**** Records for this task ****
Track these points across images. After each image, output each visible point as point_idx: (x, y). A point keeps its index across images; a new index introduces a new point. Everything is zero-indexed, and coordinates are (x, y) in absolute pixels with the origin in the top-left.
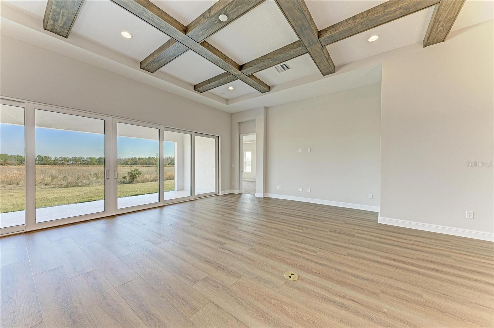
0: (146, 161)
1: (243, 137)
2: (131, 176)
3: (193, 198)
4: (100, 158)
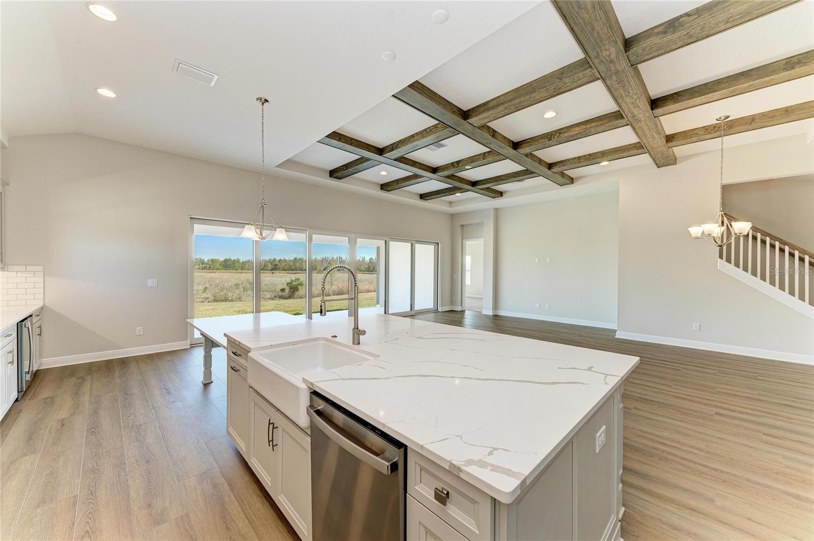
0: (291, 263)
2: (291, 288)
3: (413, 313)
4: (226, 259)
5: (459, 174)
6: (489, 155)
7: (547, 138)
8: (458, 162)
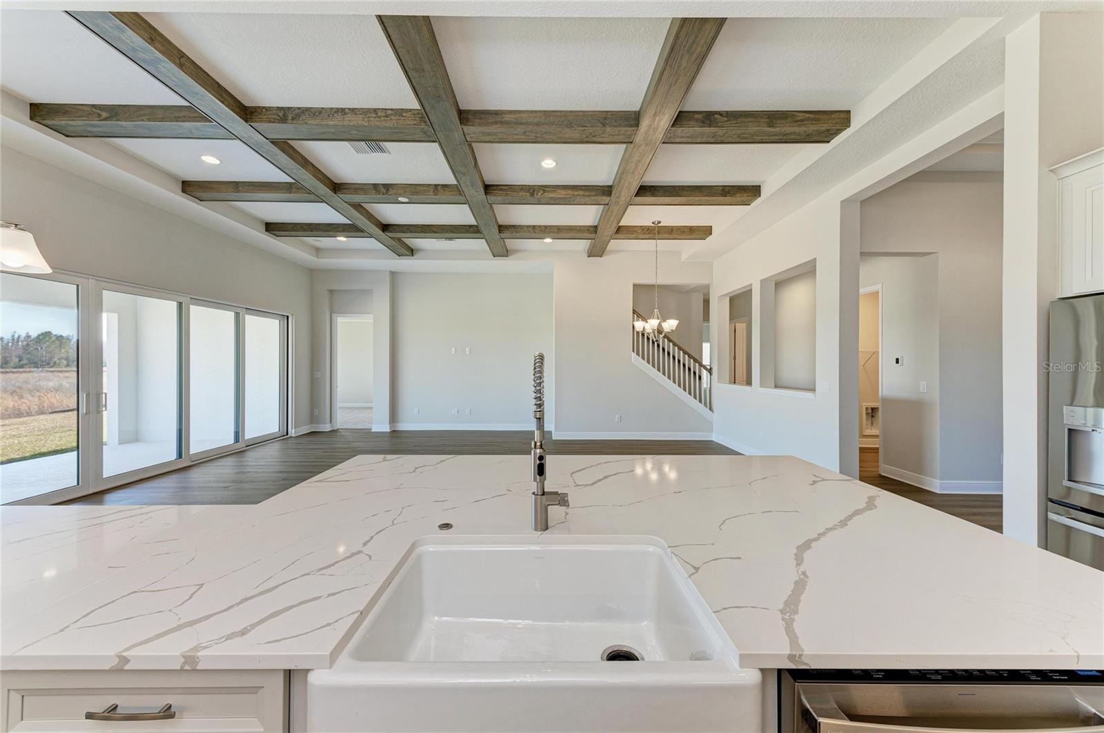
1: (338, 318)
3: (241, 445)
5: (369, 207)
6: (445, 191)
7: (529, 192)
8: (387, 187)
****
* _What is being asked_
Your output should be only the lines from the line with "1: (243, 137)" through the end of the data, exactly as they stand, and no pictures.

* _Answer box_
1: (243, 137)
2: (131, 176)
3: (193, 198)
4: (100, 158)
0: (291, 263)
2: (291, 288)
3: (413, 313)
4: (226, 259)
5: (459, 174)
6: (489, 155)
7: (547, 138)
8: (458, 162)
1: (338, 318)
3: (241, 445)
5: (369, 207)
6: (445, 191)
7: (529, 192)
8: (387, 187)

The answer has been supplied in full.